**PROBLEMS TO SOLVE**
1. Do these statements agree with the blog post about a sound bath? Answer yes or no for each and quote the words that decide it. (a) The writer traveled to the east coast of Costa Rica. (b) The writer's trip home was booked through Miami. (c) The writer's thinking quieted down during the first two days.
2. What foods does the blog post about a sound bath say the writer ate in Costa Rica? List every one.
3. Carry on the blog post about a sound bath from the point where it stops.

**EXCERPTED PASSAGE**
--

Tag Archives: clarity

The power of a sound bath

14 Sep

10:19 pm

I think I mentioned in my last post that I recently spent a week on the west coast of Costa Rica, mainly to do yoga, but also to be alone to process the fact that there are changes and evolutions going on in my life, and there is grief, and I am having a hard time dealing with all that AND keeping everything else in place.  I only spent four days there–two were traveling to get there, and then, the final two days were spent getting home (and, stressing:  I was booked through Miami on the way home, and Hurricane Dorian was just picking up speed that week and it looked like it was going to blow through Florida).  Anyway, my time there was short and I only had four days, but four days was enough to see a transformation.

WhirrWhirrWhirrrrrrrring.  This was the sound of my mind–the sound of my incessant thinking–during the first two days (well, all the time).  I filled those days taking yoga, walking along the beaches (gosh, the Pacific is immense and amazing–and warm!?–down there), eating fish and rice and fruit (my perfect diet, I must say), and going to bed.  Yet, my mind!  Would.  Not.  Stop.  Thinking.  JESUS.  I mean, I could literally hear the whirring sound…like a swarm of mosquitoes, filling my skull to the brim, spinning in one huge loud circle of BUZZ, WHIRR, WHIRRRRRRRRING.

--

**DATA BLOCK**

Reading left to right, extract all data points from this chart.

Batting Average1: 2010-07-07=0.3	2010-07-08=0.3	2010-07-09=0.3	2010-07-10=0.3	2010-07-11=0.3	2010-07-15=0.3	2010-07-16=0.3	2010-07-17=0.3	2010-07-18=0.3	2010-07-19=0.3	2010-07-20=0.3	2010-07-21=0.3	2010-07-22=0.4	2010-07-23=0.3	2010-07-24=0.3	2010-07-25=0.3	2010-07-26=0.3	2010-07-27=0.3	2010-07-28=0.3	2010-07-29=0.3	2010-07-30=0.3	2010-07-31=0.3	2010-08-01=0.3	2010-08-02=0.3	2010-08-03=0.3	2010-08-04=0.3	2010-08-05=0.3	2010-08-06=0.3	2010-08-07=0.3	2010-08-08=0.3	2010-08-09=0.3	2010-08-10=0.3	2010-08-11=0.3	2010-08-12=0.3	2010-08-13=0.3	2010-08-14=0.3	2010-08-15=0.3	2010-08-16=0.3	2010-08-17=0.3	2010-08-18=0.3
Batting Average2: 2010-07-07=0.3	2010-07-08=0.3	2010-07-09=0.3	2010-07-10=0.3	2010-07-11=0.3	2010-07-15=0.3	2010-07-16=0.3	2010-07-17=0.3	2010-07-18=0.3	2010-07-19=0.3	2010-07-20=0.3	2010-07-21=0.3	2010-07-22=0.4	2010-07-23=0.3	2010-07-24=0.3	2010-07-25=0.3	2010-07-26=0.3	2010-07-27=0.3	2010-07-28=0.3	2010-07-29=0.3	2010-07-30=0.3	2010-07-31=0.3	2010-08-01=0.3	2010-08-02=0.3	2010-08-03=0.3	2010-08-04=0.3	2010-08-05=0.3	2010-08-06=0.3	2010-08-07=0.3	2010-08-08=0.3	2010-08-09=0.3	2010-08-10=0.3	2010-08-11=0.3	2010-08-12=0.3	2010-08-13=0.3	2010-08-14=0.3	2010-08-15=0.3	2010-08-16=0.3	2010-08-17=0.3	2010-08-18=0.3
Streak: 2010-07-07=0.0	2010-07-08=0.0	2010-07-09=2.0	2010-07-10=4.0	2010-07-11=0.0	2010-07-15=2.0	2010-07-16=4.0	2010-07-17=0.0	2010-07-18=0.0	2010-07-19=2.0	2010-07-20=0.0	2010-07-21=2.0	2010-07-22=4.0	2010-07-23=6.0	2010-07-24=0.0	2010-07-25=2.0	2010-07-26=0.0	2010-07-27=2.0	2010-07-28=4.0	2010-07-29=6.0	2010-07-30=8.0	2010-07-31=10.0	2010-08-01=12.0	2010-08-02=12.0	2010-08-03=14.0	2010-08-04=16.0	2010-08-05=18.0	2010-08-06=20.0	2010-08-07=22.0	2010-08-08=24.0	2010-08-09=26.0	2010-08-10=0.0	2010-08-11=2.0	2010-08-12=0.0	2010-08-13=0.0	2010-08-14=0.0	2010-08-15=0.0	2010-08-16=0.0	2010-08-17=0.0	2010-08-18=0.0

--

**ANSWERS TO THE EXERCISE**
1.
(a) No: "the west coast of Costa Rica"
(b) Yes: "I was booked through Miami on the way home"
(c) No: "This was the sound of my mind–the sound of my incessant thinking–during the first two days"

2. Fish, rice, fruit

3.
On the evening of the second day, I decided to take a sound bath.  The instructor was fantastic–the resort where I took my classes had some of the best teachers I’ve ever had, actually–and the sound bath was really cool.  I mean, I’ve participated in sound “healing” ceremonies before; and yeah, afterward I do feel calmer and I can remember at least a few interesting visuals that came up during the ceremony; but, I have never felt anything beyond that.  I enjoy them, that’s true, but I’m not sure I would consider them to be healing, per se.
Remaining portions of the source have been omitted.